Extract every line of text from the items below, reproducing each one word for word and omitting the pictures.

[Data lines]
<<<<
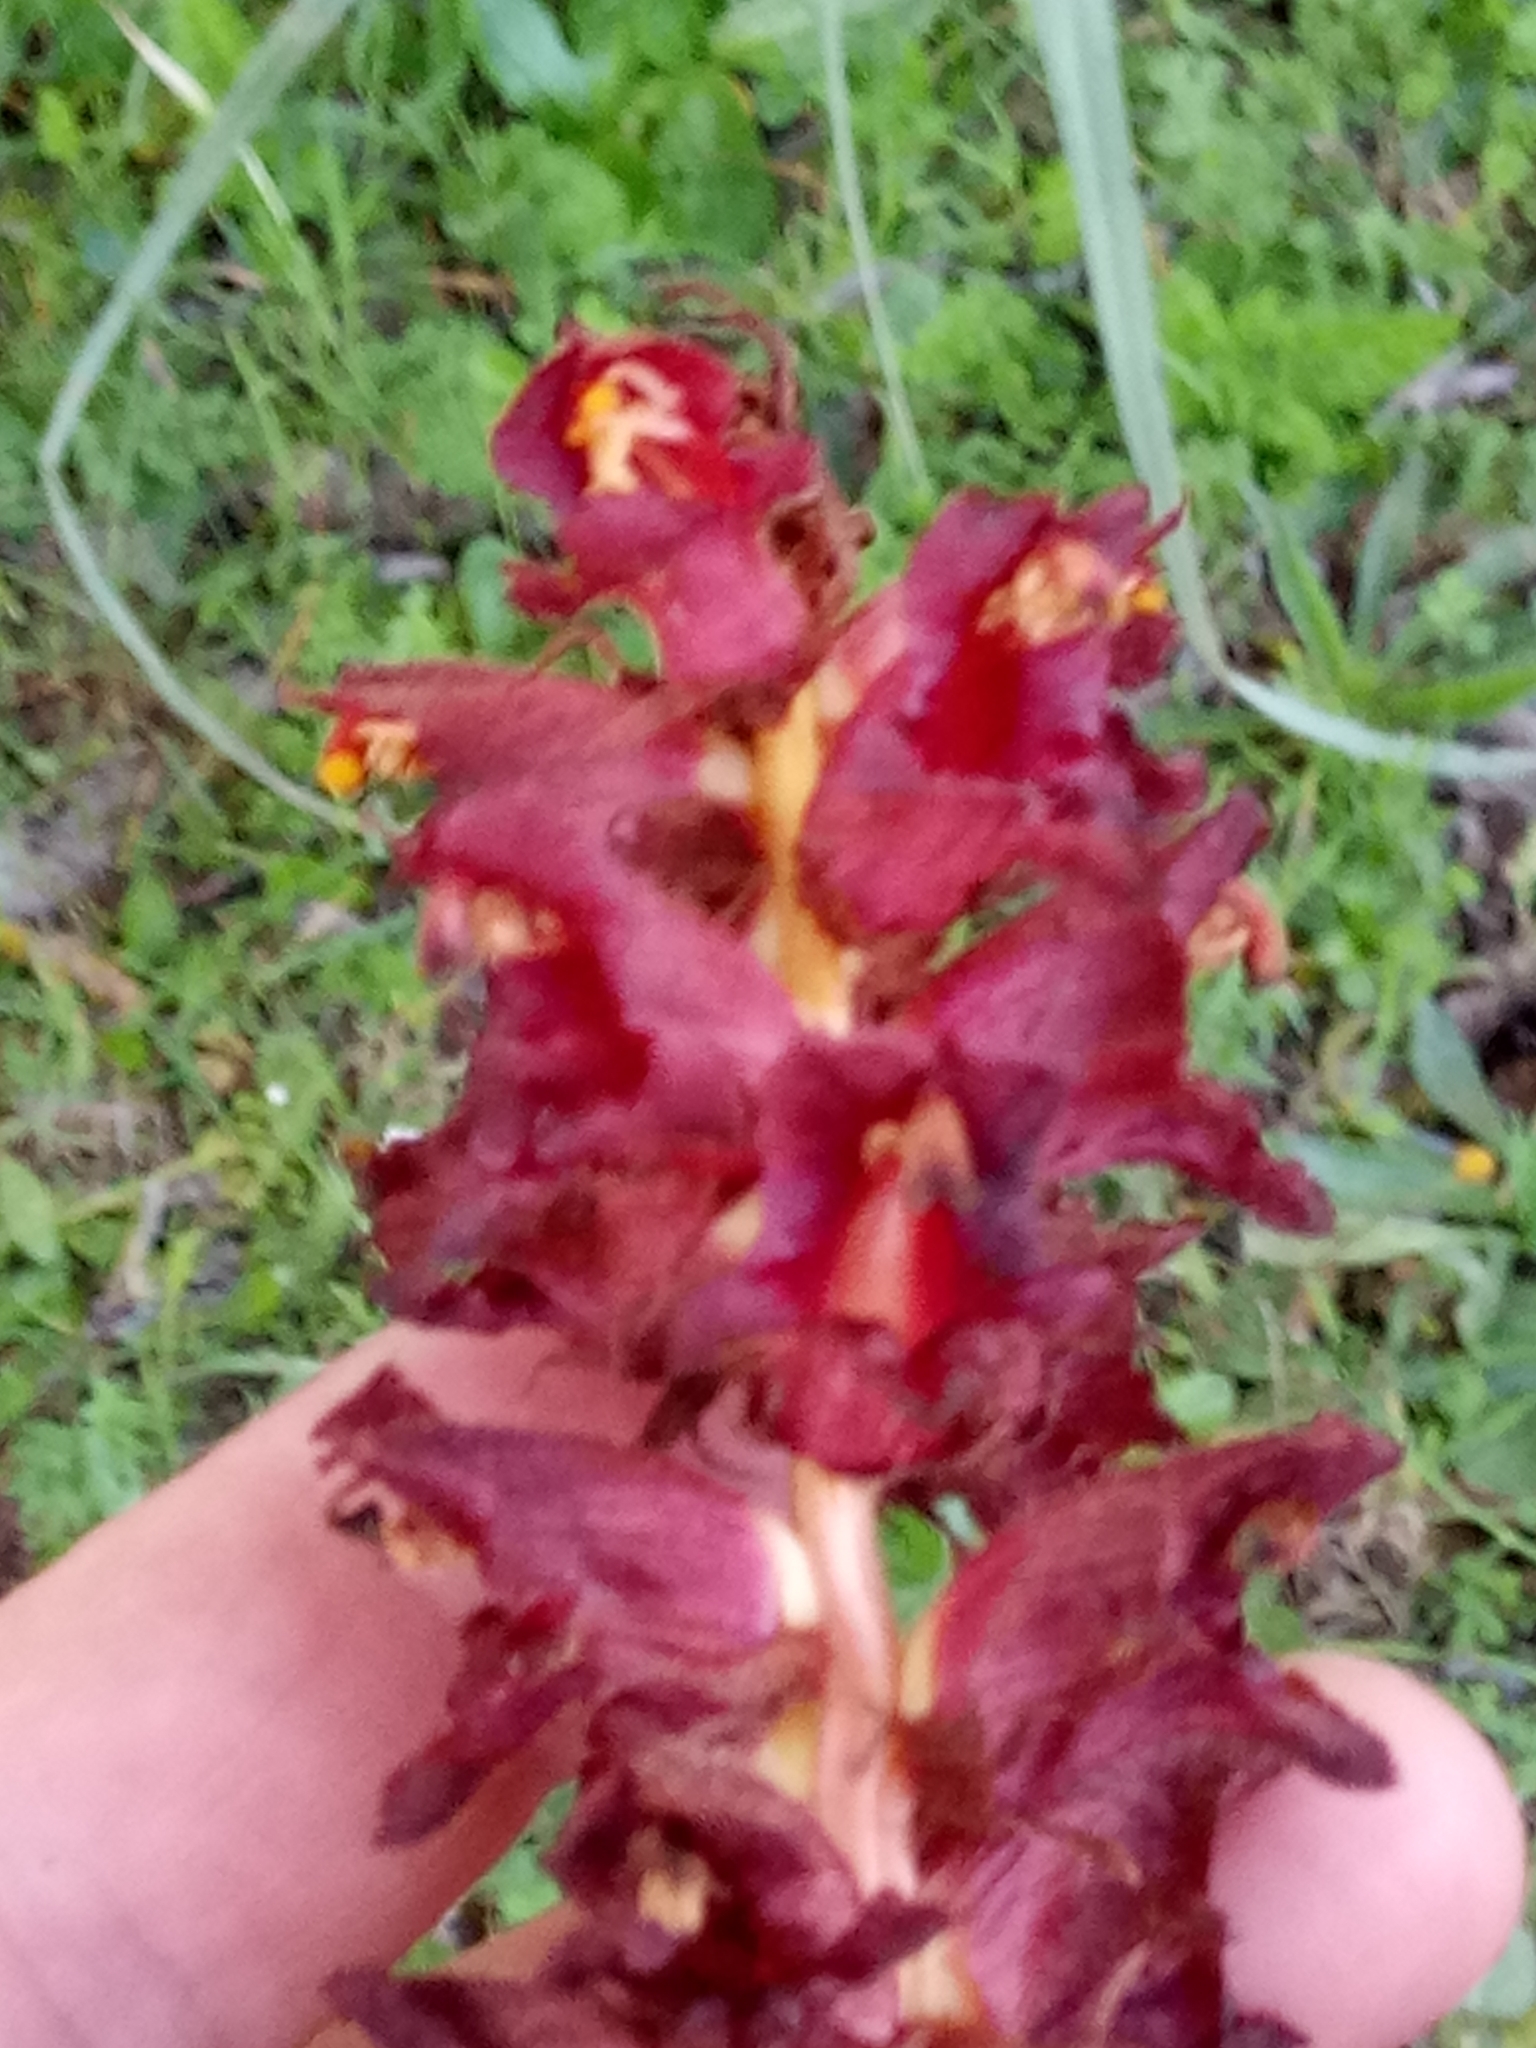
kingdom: Plantae
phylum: Tracheophyta
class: Magnoliopsida
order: Lamiales
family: Orobanchaceae
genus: Orobanche
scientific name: Orobanche variegata
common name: Variegated broomrape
>>>>
ANSWER TO THIS PROBLEM ::
kingdom: Plantae
phylum: Tracheophyta
class: Magnoliopsida
order: Lamiales
family: Orobanchaceae
genus: Orobanche
scientific name: Orobanche variegata
common name: Variegated broomrape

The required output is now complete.